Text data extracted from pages

---+---

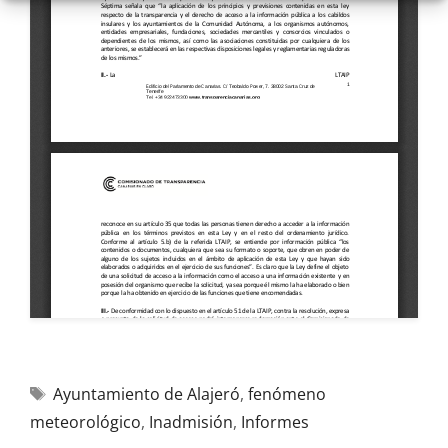
Ayuntamiento de Alajeró
,
fenómeno
meteorológico
,
Inadmisión
,
Informes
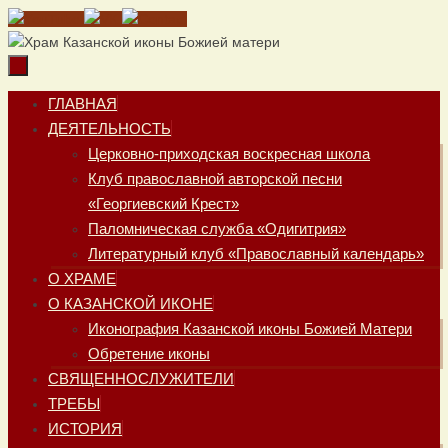
Перейти
к
содержимому
Перейти
ГЛАВНАЯ
к
ДЕЯТЕЛЬНОСТЬ
содержимому
Церковно-приходская воскресная школа
Клуб православной авторской песни
«Георгиевский Крест»
Паломническая служба «Одигитрия»
Литературный клуб «Православный календарь»
О ХРАМЕ
О КАЗАНСКОЙ ИКОНЕ
Иконография Казанской иконы Божией Матери
Обретение иконы
СВЯЩЕННОСЛУЖИТЕЛИ
ТРЕБЫ
ИСТОРИЯ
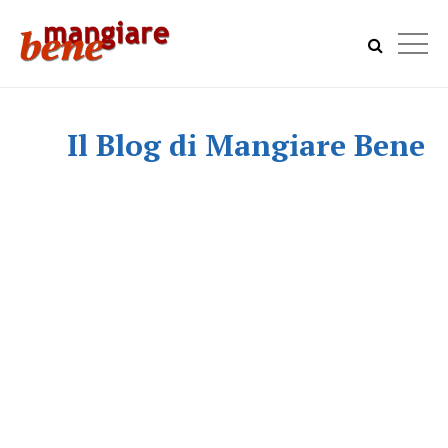
Il Blog di Mangiare Bene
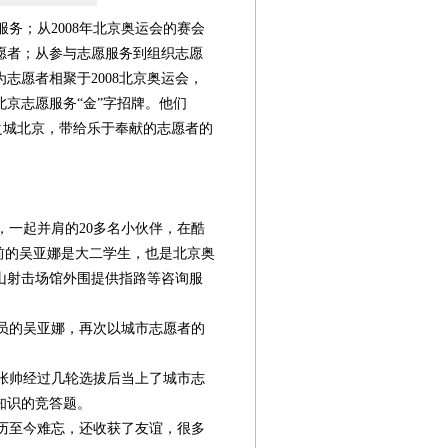
务；从2008年北京奥运会的赛会
志愿者；从参与志愿服务到组织志愿
志愿者相聚于2008北京奥运会，
北京志愿服务“金”字招牌。他们
”之城北京，带给乐于奉献的志愿者的
，一起并肩的20多名小伙伴，在酷
年前的吴亚娜是大二学生，也是北京奥
山射击场馆外围提供指路等咨询服
员的吴亚娜，再次以城市志愿者的
张帅经过几轮选拔后当上了城市志
第08版
第09版
第10版
第11版
第
知识的竞答题。
新闻
新闻
新闻
新闻
历至今难忘，还收获了友谊，很多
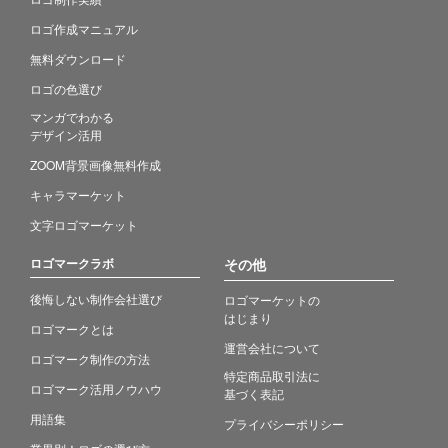
ロゴ作成マニュアル
無料ダウンロード
ロゴの色選び
マンガでわかる
デザイン活用
ZOOM背景画像無料作成
キャラマーケット
文字ロゴマーケット
ロゴマークラボ
その他
後悔しない制作会社選び
ロゴマーケットの
はじまり
ロゴマークとは
運営会社について
ロゴマーク制作の方法
特定商品取引法に
ロゴマーク活用ノウハウ
基づく表記
用語集
プライバシーポリシー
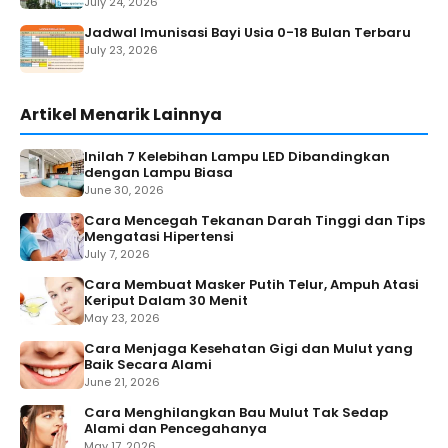
July 24, 2026
Jadwal Imunisasi Bayi Usia 0-18 Bulan Terbaru
July 23, 2026
Artikel Menarik Lainnya
Inilah 7 Kelebihan Lampu LED Dibandingkan
dengan Lampu Biasa
June 30, 2026
Cara Mencegah Tekanan Darah Tinggi dan Tips
Mengatasi Hipertensi
July 7, 2026
Cara Membuat Masker Putih Telur, Ampuh Atasi
Keriput Dalam 30 Menit
May 23, 2026
Cara Menjaga Kesehatan Gigi dan Mulut yang
Baik Secara Alami
June 21, 2026
Cara Menghilangkan Bau Mulut Tak Sedap
Alami dan Pencegahanya
May 17, 2026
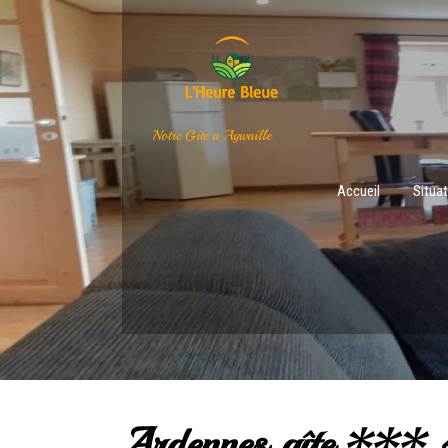
Notre Gite a Aywaille
Accueil
Situa
Ardennes gîte ***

---+---

• _Brief_
Transcribe every line of text in the material above without changing anything, and leave the pictures out of your answer.

• _Response box_
Ayuntamiento de Alajeró
,
fenómeno
meteorológico
,
Inadmisión
,
Informes
Перейти
к
содержимому
Перейти
ГЛАВНАЯ
к
ДЕЯТЕЛЬНОСТЬ
содержимому
Церковно-приходская воскресная школа
Клуб православной авторской песни
«Георгиевский Крест»
Паломническая служба «Одигитрия»
Литературный клуб «Православный календарь»
О ХРАМЕ
О КАЗАНСКОЙ ИКОНЕ
Иконография Казанской иконы Божией Матери
Обретение иконы
СВЯЩЕННОСЛУЖИТЕЛИ
ТРЕБЫ
ИСТОРИЯ
Il Blog di Mangiare Bene
务；从2008年北京奥运会的赛会
志愿者；从参与志愿服务到组织志愿
志愿者相聚于2008北京奥运会，
北京志愿服务“金”字招牌。他们
”之城北京，带给乐于奉献的志愿者的
，一起并肩的20多名小伙伴，在酷
年前的吴亚娜是大二学生，也是北京奥
山射击场馆外围提供指路等咨询服
员的吴亚娜，再次以城市志愿者的
张帅经过几轮选拔后当上了城市志
第08版
第09版
第10版
第11版
第
知识的竞答题。
新闻
新闻
新闻
新闻
历至今难忘，还收获了友谊，很多
ロゴ作成マニュアル
無料ダウンロード
ロゴの色選び
マンガでわかる
デザイン活用
ZOOM背景画像無料作成
キャラマーケット
文字ロゴマーケット
ロゴマークラボ
その他
後悔しない制作会社選び
ロゴマーケットの
はじまり
ロゴマークとは
運営会社について
ロゴマーク制作の方法
特定商品取引法に
ロゴマーク活用ノウハウ
基づく表記
用語集
プライバシーポリシー
July 24, 2026
Jadwal Imunisasi Bayi Usia 0-18 Bulan Terbaru
July 23, 2026
Artikel Menarik Lainnya
Inilah 7 Kelebihan Lampu LED Dibandingkan
dengan Lampu Biasa
June 30, 2026
Cara Mencegah Tekanan Darah Tinggi dan Tips
Mengatasi Hipertensi
July 7, 2026
Cara Membuat Masker Putih Telur, Ampuh Atasi
Keriput Dalam 30 Menit
May 23, 2026
Cara Menjaga Kesehatan Gigi dan Mulut yang
Baik Secara Alami
June 21, 2026
Cara Menghilangkan Bau Mulut Tak Sedap
Alami dan Pencegahanya
May 17, 2026
Notre Gite a Aywaille
Accueil
Situa
Ardennes gîte ***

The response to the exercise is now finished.